The budget’s “good, bad and ugly”
The good is that the pack does not present a council gleefully stripping services. Net service pressures are being acknowledged, and some areas that face real demand (especially housing pressures) are not being “balanced away” with fantasy numbers. The council is also making explicit choices about capital strategy and treasury policy rather than leaving them as unexplained back-office decisions.
The bad is that the budget leans on supports that are finite or uncertain: earmarked reserves and income assumptions. Using earmarked reserves to support revenue budgets reduces future resilience. Stronger investment income assumptions help, but they depend on conditions the council does not fully control. And deleting compliance capacity can store up larger problems later.
The ugly is the scale of the MRP shift. The budget’s single biggest balancing move is not a service decision residents can debate directly; it is a debt-repayment policy decision most residents will never hear explained. A £2.1 million swing created by changing MRP is not a footnote. It is a strategic choice about intergenerational fairness and future budget pressure. It may be prudent, it may be defensible, but it must be explained honestly: it is a choice to reduce annual repayment provision now, which will shape the council’s room for manoeuvre later.
Four questions Full Council should demand answers to, in public
First: what exactly sits inside the roughly £2.4 million increase in “Governance & Finance”? Itemise it.
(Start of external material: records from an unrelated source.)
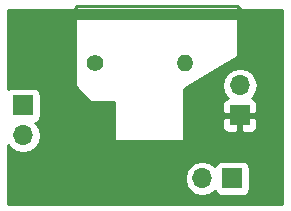
<source format=gbr>
G04 #@! TF.FileFunction,Copper,L2,Bot,Signal*
%FSLAX46Y46*%
G04 Gerber Fmt 4.6, Leading zero omitted, Abs format (unit mm)*
G04 Created by KiCad (PCBNEW 4.0.4-stable) date 11/06/17 01:13:56*
%MOMM*%
%LPD*%
G01*
G04 APERTURE LIST*
%ADD10C,0.100000*%
%ADD11R,1.700000X1.700000*%
%ADD12O,1.700000X1.700000*%
%ADD13C,1.400000*%
%ADD14O,1.400000X1.400000*%
%ADD15C,0.600000*%
%ADD16C,0.250000*%
%ADD17C,0.254000*%
G04 APERTURE END LIST*
D10*
D11*
X145770000Y-89540000D03*
D12*
X143230000Y-89540000D03*
D11*
X146420000Y-84200000D03*
D12*
X146420000Y-81660000D03*
D11*
X128080000Y-83350000D03*
D12*
X128080000Y-85890000D03*
D13*
X134200000Y-79740000D03*
D14*
X141820000Y-79740000D03*
D15*
X131420000Y-81300000D03*
D16*
X131420000Y-81300000D02*
X131420000Y-76180000D01*
X131420000Y-76180000D02*
X132660000Y-74940000D01*
X132660000Y-74940000D02*
X146180000Y-74940000D01*
X146180000Y-74940000D02*
X149090000Y-77850000D01*
X149090000Y-77850000D02*
X149090000Y-83620000D01*
X149090000Y-83620000D02*
X148510000Y-84200000D01*
X148510000Y-84200000D02*
X146420000Y-84200000D01*
D17*
G36*
X150030000Y-91740000D02*
X126830000Y-91740000D01*
X126830000Y-89510907D01*
X141745000Y-89510907D01*
X141745000Y-89569093D01*
X141858039Y-90137378D01*
X142179946Y-90619147D01*
X142661715Y-90941054D01*
X143230000Y-91054093D01*
X143798285Y-90941054D01*
X144280054Y-90619147D01*
X144307850Y-90577548D01*
X144316838Y-90625317D01*
X144455910Y-90841441D01*
X144668110Y-90986431D01*
X144920000Y-91037440D01*
X146620000Y-91037440D01*
X146855317Y-90993162D01*
X147071441Y-90854090D01*
X147216431Y-90641890D01*
X147267440Y-90390000D01*
X147267440Y-88690000D01*
X147223162Y-88454683D01*
X147084090Y-88238559D01*
X146871890Y-88093569D01*
X146620000Y-88042560D01*
X144920000Y-88042560D01*
X144684683Y-88086838D01*
X144468559Y-88225910D01*
X144323569Y-88438110D01*
X144309914Y-88505541D01*
X144280054Y-88460853D01*
X143798285Y-88138946D01*
X143230000Y-88025907D01*
X142661715Y-88138946D01*
X142179946Y-88460853D01*
X141858039Y-88942622D01*
X141745000Y-89510907D01*
X126830000Y-89510907D01*
X126830000Y-86684354D01*
X127000853Y-86940054D01*
X127482622Y-87261961D01*
X128050907Y-87375000D01*
X128109093Y-87375000D01*
X128677378Y-87261961D01*
X129159147Y-86940054D01*
X129481054Y-86458285D01*
X129594093Y-85890000D01*
X129481054Y-85321715D01*
X129159147Y-84839946D01*
X129117548Y-84812150D01*
X129165317Y-84803162D01*
X129381441Y-84664090D01*
X129526431Y-84451890D01*
X129577440Y-84200000D01*
X129577440Y-82500000D01*
X129533162Y-82264683D01*
X129394090Y-82048559D01*
X129181890Y-81903569D01*
X128930000Y-81852560D01*
X127230000Y-81852560D01*
X126994683Y-81896838D01*
X126830000Y-82002809D01*
X126830000Y-76070000D01*
X132473000Y-76070000D01*
X132473000Y-76860000D01*
X132481685Y-76906159D01*
X132493000Y-76923743D01*
X132493000Y-77025963D01*
X132483006Y-77040590D01*
X132473000Y-77090000D01*
X132473000Y-81720000D01*
X132482334Y-81767789D01*
X132510197Y-81809803D01*
X133740197Y-83039803D01*
X133780590Y-83066994D01*
X133830000Y-83077000D01*
X135773000Y-83077000D01*
X135773000Y-86280000D01*
X135781685Y-86326159D01*
X135808965Y-86368553D01*
X135850590Y-86396994D01*
X135900000Y-86407000D01*
X141560000Y-86407000D01*
X141606159Y-86398315D01*
X141648553Y-86371035D01*
X141676994Y-86329410D01*
X141687000Y-86280000D01*
X141687000Y-84485750D01*
X144935000Y-84485750D01*
X144935000Y-85176310D01*
X145031673Y-85409699D01*
X145210302Y-85588327D01*
X145443691Y-85685000D01*
X146134250Y-85685000D01*
X146293000Y-85526250D01*
X146293000Y-84327000D01*
X146547000Y-84327000D01*
X146547000Y-85526250D01*
X146705750Y-85685000D01*
X147396309Y-85685000D01*
X147629698Y-85588327D01*
X147808327Y-85409699D01*
X147905000Y-85176310D01*
X147905000Y-84485750D01*
X147746250Y-84327000D01*
X146547000Y-84327000D01*
X146293000Y-84327000D01*
X145093750Y-84327000D01*
X144935000Y-84485750D01*
X141687000Y-84485750D01*
X141687000Y-81981344D01*
X142214510Y-81660000D01*
X144905907Y-81660000D01*
X145018946Y-82228285D01*
X145340853Y-82710054D01*
X145384777Y-82739403D01*
X145210302Y-82811673D01*
X145031673Y-82990301D01*
X144935000Y-83223690D01*
X144935000Y-83914250D01*
X145093750Y-84073000D01*
X146293000Y-84073000D01*
X146293000Y-84053000D01*
X146547000Y-84053000D01*
X146547000Y-84073000D01*
X147746250Y-84073000D01*
X147905000Y-83914250D01*
X147905000Y-83223690D01*
X147808327Y-82990301D01*
X147629698Y-82811673D01*
X147455223Y-82739403D01*
X147499147Y-82710054D01*
X147821054Y-82228285D01*
X147934093Y-81660000D01*
X147821054Y-81091715D01*
X147499147Y-80609946D01*
X147017378Y-80288039D01*
X146449093Y-80175000D01*
X146390907Y-80175000D01*
X145822622Y-80288039D01*
X145340853Y-80609946D01*
X145018946Y-81091715D01*
X144905907Y-81660000D01*
X142214510Y-81660000D01*
X146206071Y-79228460D01*
X146228553Y-79211035D01*
X146256994Y-79169410D01*
X146267000Y-79120000D01*
X146267000Y-76070000D01*
X146258315Y-76023841D01*
X146231035Y-75981447D01*
X146189410Y-75953006D01*
X146140000Y-75943000D01*
X132600000Y-75943000D01*
X132553841Y-75951685D01*
X132511447Y-75978965D01*
X132483006Y-76020590D01*
X132473000Y-76070000D01*
X126830000Y-76070000D01*
X126830000Y-75250000D01*
X150030000Y-75250000D01*
X150030000Y-91740000D01*
X150030000Y-91740000D01*
G37*
X150030000Y-91740000D02*
X126830000Y-91740000D01*
X126830000Y-89510907D01*
X141745000Y-89510907D01*
X141745000Y-89569093D01*
X141858039Y-90137378D01*
X142179946Y-90619147D01*
X142661715Y-90941054D01*
X143230000Y-91054093D01*
X143798285Y-90941054D01*
X144280054Y-90619147D01*
X144307850Y-90577548D01*
X144316838Y-90625317D01*
X144455910Y-90841441D01*
X144668110Y-90986431D01*
X144920000Y-91037440D01*
X146620000Y-91037440D01*
X146855317Y-90993162D01*
X147071441Y-90854090D01*
X147216431Y-90641890D01*
X147267440Y-90390000D01*
X147267440Y-88690000D01*
X147223162Y-88454683D01*
X147084090Y-88238559D01*
X146871890Y-88093569D01*
X146620000Y-88042560D01*
X144920000Y-88042560D01*
X144684683Y-88086838D01*
X144468559Y-88225910D01*
X144323569Y-88438110D01*
X144309914Y-88505541D01*
X144280054Y-88460853D01*
X143798285Y-88138946D01*
X143230000Y-88025907D01*
X142661715Y-88138946D01*
X142179946Y-88460853D01*
X141858039Y-88942622D01*
X141745000Y-89510907D01*
X126830000Y-89510907D01*
X126830000Y-86684354D01*
X127000853Y-86940054D01*
X127482622Y-87261961D01*
X128050907Y-87375000D01*
X128109093Y-87375000D01*
X128677378Y-87261961D01*
X129159147Y-86940054D01*
X129481054Y-86458285D01*
X129594093Y-85890000D01*
X129481054Y-85321715D01*
X129159147Y-84839946D01*
X129117548Y-84812150D01*
X129165317Y-84803162D01*
X129381441Y-84664090D01*
X129526431Y-84451890D01*
X129577440Y-84200000D01*
X129577440Y-82500000D01*
X129533162Y-82264683D01*
X129394090Y-82048559D01*
X129181890Y-81903569D01*
X128930000Y-81852560D01*
X127230000Y-81852560D01*
X126994683Y-81896838D01*
X126830000Y-82002809D01*
X126830000Y-76070000D01*
X132473000Y-76070000D01*
X132473000Y-76860000D01*
X132481685Y-76906159D01*
X132493000Y-76923743D01*
X132493000Y-77025963D01*
X132483006Y-77040590D01*
X132473000Y-77090000D01*
X132473000Y-81720000D01*
X132482334Y-81767789D01*
X132510197Y-81809803D01*
X133740197Y-83039803D01*
X133780590Y-83066994D01*
X133830000Y-83077000D01*
X135773000Y-83077000D01*
X135773000Y-86280000D01*
X135781685Y-86326159D01*
X135808965Y-86368553D01*
X135850590Y-86396994D01*
X135900000Y-86407000D01*
X141560000Y-86407000D01*
X141606159Y-86398315D01*
X141648553Y-86371035D01*
X141676994Y-86329410D01*
X141687000Y-86280000D01*
X141687000Y-84485750D01*
X144935000Y-84485750D01*
X144935000Y-85176310D01*
X145031673Y-85409699D01*
X145210302Y-85588327D01*
X145443691Y-85685000D01*
X146134250Y-85685000D01*
X146293000Y-85526250D01*
X146293000Y-84327000D01*
X146547000Y-84327000D01*
X146547000Y-85526250D01*
X146705750Y-85685000D01*
X147396309Y-85685000D01*
X147629698Y-85588327D01*
X147808327Y-85409699D01*
X147905000Y-85176310D01*
X147905000Y-84485750D01*
X147746250Y-84327000D01*
X146547000Y-84327000D01*
X146293000Y-84327000D01*
X145093750Y-84327000D01*
X144935000Y-84485750D01*
X141687000Y-84485750D01*
X141687000Y-81981344D01*
X142214510Y-81660000D01*
X144905907Y-81660000D01*
X145018946Y-82228285D01*
X145340853Y-82710054D01*
X145384777Y-82739403D01*
X145210302Y-82811673D01*
X145031673Y-82990301D01*
X144935000Y-83223690D01*
X144935000Y-83914250D01*
X145093750Y-84073000D01*
X146293000Y-84073000D01*
X146293000Y-84053000D01*
X146547000Y-84053000D01*
X146547000Y-84073000D01*
X147746250Y-84073000D01*
X147905000Y-83914250D01*
X147905000Y-83223690D01*
X147808327Y-82990301D01*
X147629698Y-82811673D01*
X147455223Y-82739403D01*
X147499147Y-82710054D01*
X147821054Y-82228285D01*
X147934093Y-81660000D01*
X147821054Y-81091715D01*
X147499147Y-80609946D01*
X147017378Y-80288039D01*
X146449093Y-80175000D01*
X146390907Y-80175000D01*
X145822622Y-80288039D01*
X145340853Y-80609946D01*
X145018946Y-81091715D01*
X144905907Y-81660000D01*
X142214510Y-81660000D01*
X146206071Y-79228460D01*
X146228553Y-79211035D01*
X146256994Y-79169410D01*
X146267000Y-79120000D01*
X146267000Y-76070000D01*
X146258315Y-76023841D01*
X146231035Y-75981447D01*
X146189410Y-75953006D01*
X146140000Y-75943000D01*
X132600000Y-75943000D01*
X132553841Y-75951685D01*
X132511447Y-75978965D01*
X132483006Y-76020590D01*
X132473000Y-76070000D01*
X126830000Y-76070000D01*
X126830000Y-75250000D01*
X150030000Y-75250000D01*
X150030000Y-91740000D01*
M02*

</source>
Separate one-off from recurring. Explain it like you would explain it to a household: what changed, why, and can it be controlled?
Second: which earmarked reserves are being drawn down to support the revenue budget, and what is the plan when those reserves are depleted? “Reserves are one-off” is not a technical point; it is the core risk.
Third: publish the old MRP profile and the new MRP profile in a simple chart or table showing annual charges over time. Residents do not need pages of technical language; they need a clear “this saves £X now and increases the charge later” explanation.
Fourth: if fees and charges are being pushed toward full cost recovery, publish the cost cases. What does each service cost to provide, how much subsidy (if any) is being removed, and who bears the increase?

The budget night temptation will be to argue about the familiar: council tax rises, parking charges, a handful of contentious service lines. Those debates matter. But the bigger test of honesty in this year’s budget is whether the council is prepared to say out loud what the numbers show: the budget is being held together less by visible service cuts and more by a combination of reserve drawdown and a major change to the debt repayment profile.
Residents can live with hard choices. What they cannot live with is being told a budget is “balanced” without being shown how.